Plot: What’s it about?
Even at the tender age of nine years old, the talent of Selena was obvious, as her beautiful voice was more impressive than most adults. Abraham (Edward James Olmos) had always wanted to be in the music business, but his efforts had always been futile, though he saw true potential in Selena. Her mother Marcella (Constance Marie) resists putting Selena on stage, but Selana and Los Dinos is soon on tour. At first the group doesn’t find much success, but once Selana (Jennifer Lopez) begins to do some new dance moves and sport new fashions, her stock begins to rise. When Selena finds a spark of romance with a guitarist, she keeps the bond a secret, but soon, the truth is discovered. Abraham tries to keep Selena from the musician, but the two manage to elope and then, he has little choice but to accept their union. As things seem to be going so well for Selena, a darkness looms in the background, one that would change the lives of everyone involved.
This tribute to Selena will be remembered as the platform that launched Jennifer Lopez into stardom, but is Selena a good movie or just a good tribute? In truth, Selena plays more like a made for television production than a major motion picture, but Lopez adds so much. If she had not been cast, Selena would have turned out to be mediocre, but instead, she elevates the entire production and carries the movie. I am by no means a fan of her work in other films, but she shines here and it is obvious from her presence why she would go on to such fame. Selena isn’t a bad movie, but it never seems to be a real movie, like I said, it has a movie of the week feel and never shakes it off. Even so, the movie is a loving tribute to Selena and J-Lo’s performance is terrific, so if you’re interested, the movie is worth a look. This 10th Anniversary Special Edition sports both the theatrical and extended versions, plus new supplements, so this is the best release to date.
Video: How does it look?
Selena is presented in 2.35:1 anamorphic widescreen. This movie might be a decade old, but this transfer still looks good and fans should be satisfied. The print is in good shape, with no real issues to contend with. The contrast is even handed and never becomes too dark, which means detail is never obscured in the least. No errors surface in terms of color either, as the hues remains vivid and flesh tones look natural also. So while this isn’t much better than the previous transfer, the movie looks solid and that is what matters.
Audio: How does it sound?
This is a movie about music, so a solid audio track is a must and of course, this disc has one that handles the tasks. The included Dolby Digital 5.1 option is very good, with an immersive atmosphere and some terrific directional effects. The music is the main focus of the mix and it sounds excellent, very crisp and you’ll feel like you’re in the front row of the show. The dialogue is clean and sharp also, with no volume errors or clarity issues to discuss. This release also includes subtitles in English, Spanish, and French.

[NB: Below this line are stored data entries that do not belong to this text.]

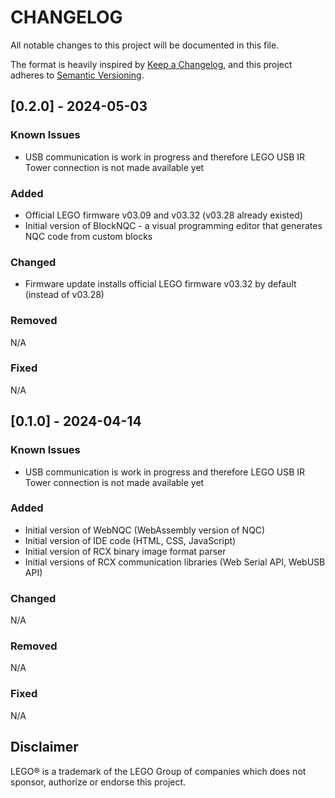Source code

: # CHANGELOG

All notable changes to this project will be documented in this file.

The format is heavily inspired by [Keep a Changelog](https://keepachangelog.com/en/1.1.0/),
and this project adheres to [Semantic Versioning](https://semver.org/spec/v2.0.0.html).


## [0.2.0] - 2024-05-03

### Known Issues

* USB communication is work in progress and therefore LEGO USB IR Tower connection is not made available yet

### Added

* Official LEGO firmware v03.09 and v03.32 (v03.28 already existed)
* Initial version of BlockNQC - a visual programming editor that generates NQC code from custom blocks

### Changed

* Firmware update installs official LEGO firmware v03.32 by default (instead of v03.28)

### Removed

N/A

### Fixed

N/A

## [0.1.0] - 2024-04-14

### Known Issues

* USB communication is work in progress and therefore LEGO USB IR Tower connection is not made available yet

### Added

* Initial version of WebNQC (WebAssembly version of NQC)
* Initial version of IDE code (HTML, CSS, JavaScript)
* Initial version of RCX binary image format parser
* Initial versions of RCX communication libraries (Web Serial API, WebUSB API)

### Changed

N/A

### Removed

N/A

### Fixed

N/A

## Disclaimer

LEGO® is a trademark of the LEGO Group of companies which does not sponsor, authorize or endorse this project.
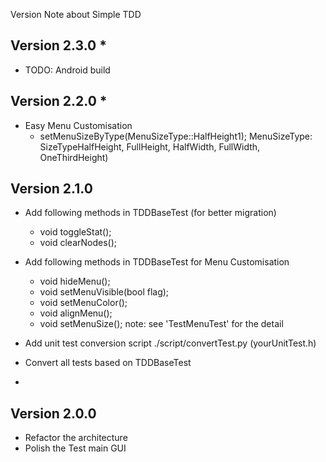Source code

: Version Note about Simple TDD

Version 2.3.0 *  
---------------------
- TODO: Android build


Version 2.2.0 *  
---------------------
- Easy Menu Customisation
	- setMenuSizeByType(MenuSizeType::HalfHeight1);
	  MenuSizeType: SizeTypeHalfHeight, FullHeight, HalfWidth, FullWidth, OneThirdHeight)
	


Version 2.1.0 
---------------------
- Add following methods in TDDBaseTest (for better migration)
	- void toggleStat();
	- void clearNodes();

- Add following methods in TDDBaseTest for Menu Customisation
	- void hideMenu();
	- void setMenuVisible(bool flag);
	- void setMenuColor();
	- void alignMenu();
	- void setMenuSize();
	note: see 'TestMenuTest' for the detail 

- Add unit test conversion script 
	./script/convertTest.py (yourUnitTest.h)

- Convert all tests based on TDDBaseTest
- 


Version 2.0.0 
---------------------
- Refactor the architecture
- Polish the Test main GUI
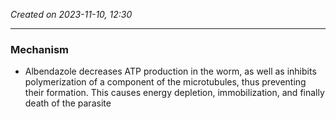 *Created on 2023-11-10, 12:30* 

---
### Mechanism
- Albendazole decreases ATP production in the worm, as well as inhibits polymerization of a component of the microtubules, thus preventing their formation. This causes energy depletion, immobilization, and finally death of the parasite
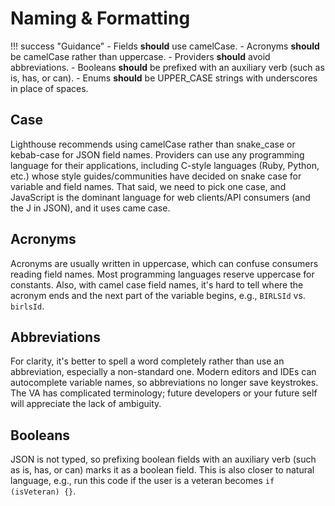 # Naming & Formatting

!!! success "Guidance"
    - Fields **should** use camelCase.
    - Acronyms **should** be camelCase rather than uppercase.
    - Providers **should** avoid abbreviations.
    - Booleans **should** be prefixed with an auxiliary verb (such as is, has, or can).
    - Enums **should** be UPPER_CASE strings with underscores in place of spaces.

## Case
Lighthouse recommends using camelCase rather than snake_case or kebab-case for JSON field names. Providers can use any programming language for their applications, including C-style languages (Ruby, Python, etc.) whose style guides/communities have decided on snake case for variable and field names. That said, we need to pick one case, and JavaScript is the dominant language for web clients/API consumers (and the J in JSON), and it uses came case.

## Acronyms
Acronyms are usually written in uppercase, which can confuse consumers reading field names. Most programming languages reserve uppercase for constants. Also, with camel case field names, it's hard to tell where the acronym ends and the next part of the variable begins, e.g., `BIRLSId` vs. `birlsId`.

## Abbreviations
For clarity, it's better to spell a word completely rather than use an abbreviation, especially a non-standard one. Modern editors and IDEs can autocomplete variable names, so abbreviations no longer save keystrokes. The VA has complicated terminology; future developers or your future self will appreciate the lack of ambiguity.

## Booleans
JSON is not typed, so prefixing boolean fields with an auxiliary verb (such as is, has, or can) marks it as a boolean field. This is also closer to natural language, e.g., run this code if the user is a veteran becomes `if (isVeteran) {}`.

Supplements: What are the extras?
In addition to the extended director’s cut of the film itself, this new version also included some deleted scenes and two new featurettes. The Making of Selena: 10 Years Later is a half hour of retrospective interviews with cast and crew members, as well as members of Selena’s family. The piece is well crafted and offers solid interviews, as well as some interesting behind the scenes elements, such as J-Lo’s screen test. Selena: Queen of Tejano runs just twenty minutes and is a tribute to Selena from her family and members of her band.